We don’t tell stories of range. If we did we might not be forcing children to decide what they want to be at age 16. This didn’t matter when we used to do the same job for 40 years. But as careers become more varied and complex, old approaches will need to be adapted or discarded entirely. Narrow thinking won’t work; we’ll need our leaders to understand complexity, think in networks and look at issues through multiple disciplinary lenses.

Steering clear of Einstellung

Here are a couple of concrete ways in which we can avoid the JC Penny problem.

1) Grow Dragonfly eyes. Dragonflies have up to 30,000 ommatidia in each compound eye, each one collecting visual information, and together forming a mosaic image in the dragonfly’s brain. Imagine if we trained our own brains to work in this integrative way but with knowledge. Think like a historian and a scientist, empathise and do the maths.

2) Make better analogies. Health warning: football analogies don’t cut it. Complex problems don’t follow strict rules like sport. Understanding ‘superconcepts’ can help us move beyond the clichés; these are big ideas that started in one discipline but are now relevant to many, such as evolution (started in biology, but applied in areas from computing to fashion) or entropy (thermodynamics, now used in migration planning or complex project management).

3) Recruit for range.
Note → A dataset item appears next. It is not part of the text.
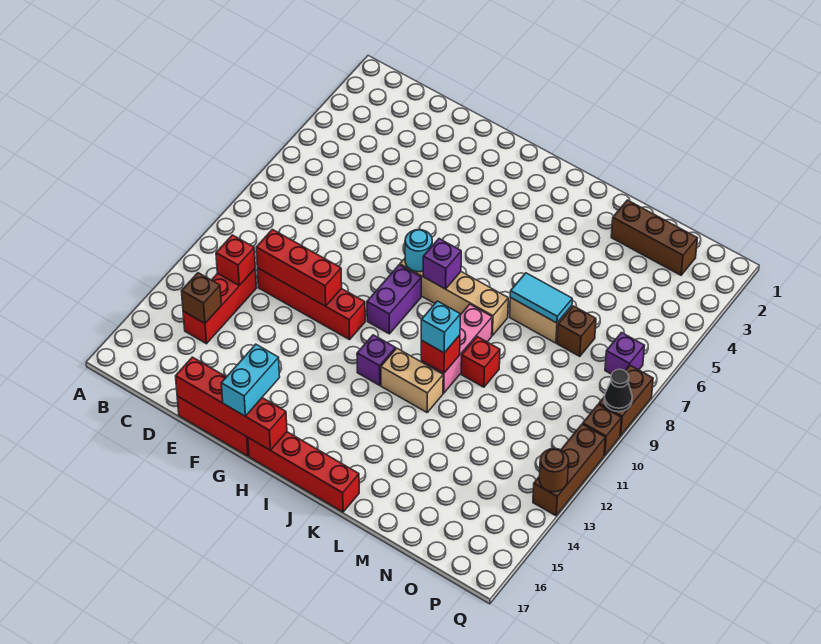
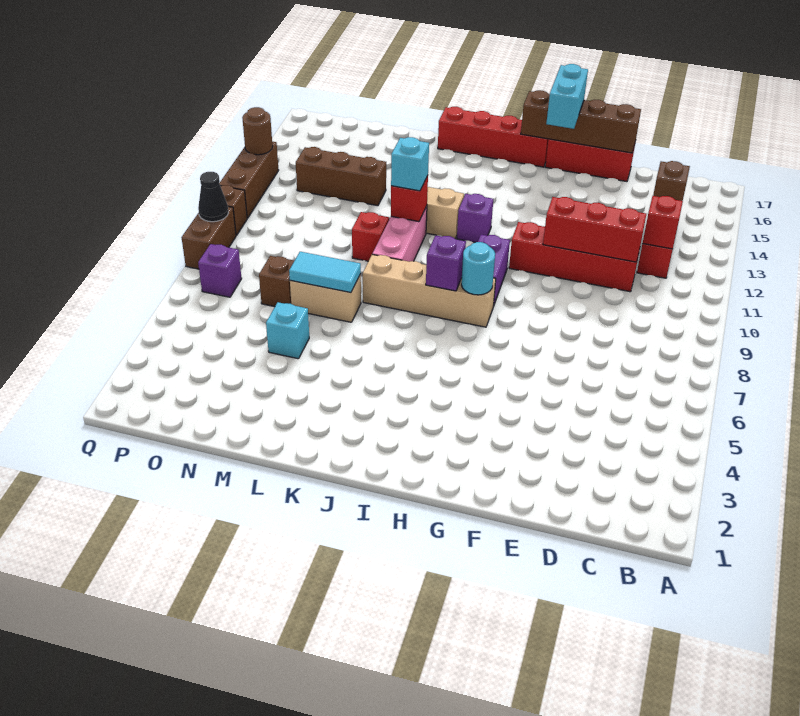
red 1x4 brick [176,357,287,450] -> brown 1x4 brick [521,90,641,153]
brown 1x3 brick [611,200,698,275] -> brown 1x3 brick moved to [296,147,386,206]
none -> cyan 1x1 brick [266,302,309,359]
Look for CVs that demonstrate a curiosity across more than one area. Ask candidates how they bring their outside interests into their work. Reward the Federers who sampled broadly before they specialised.

Ron Johnson could have used a bit of psychology and some anthropological thinking. It turns out the JC Penny customers wanted to collect coupons and play the game of discount sales. That’s where they experienced in-store excitement. Total confidence in the wrong solution cost JC Penny billions of dollars.

But there are higher stakes elsewhere, in the realms of climate, conflict, democracy, and health. We need to step into the future with our eyes open (all of them).

P.S. One book we’ve taken a lot of inspiration from is Range by David Epstein. He argues that the most impactful people are those who draw knowledge from across domains, rather than deepening it in a single area.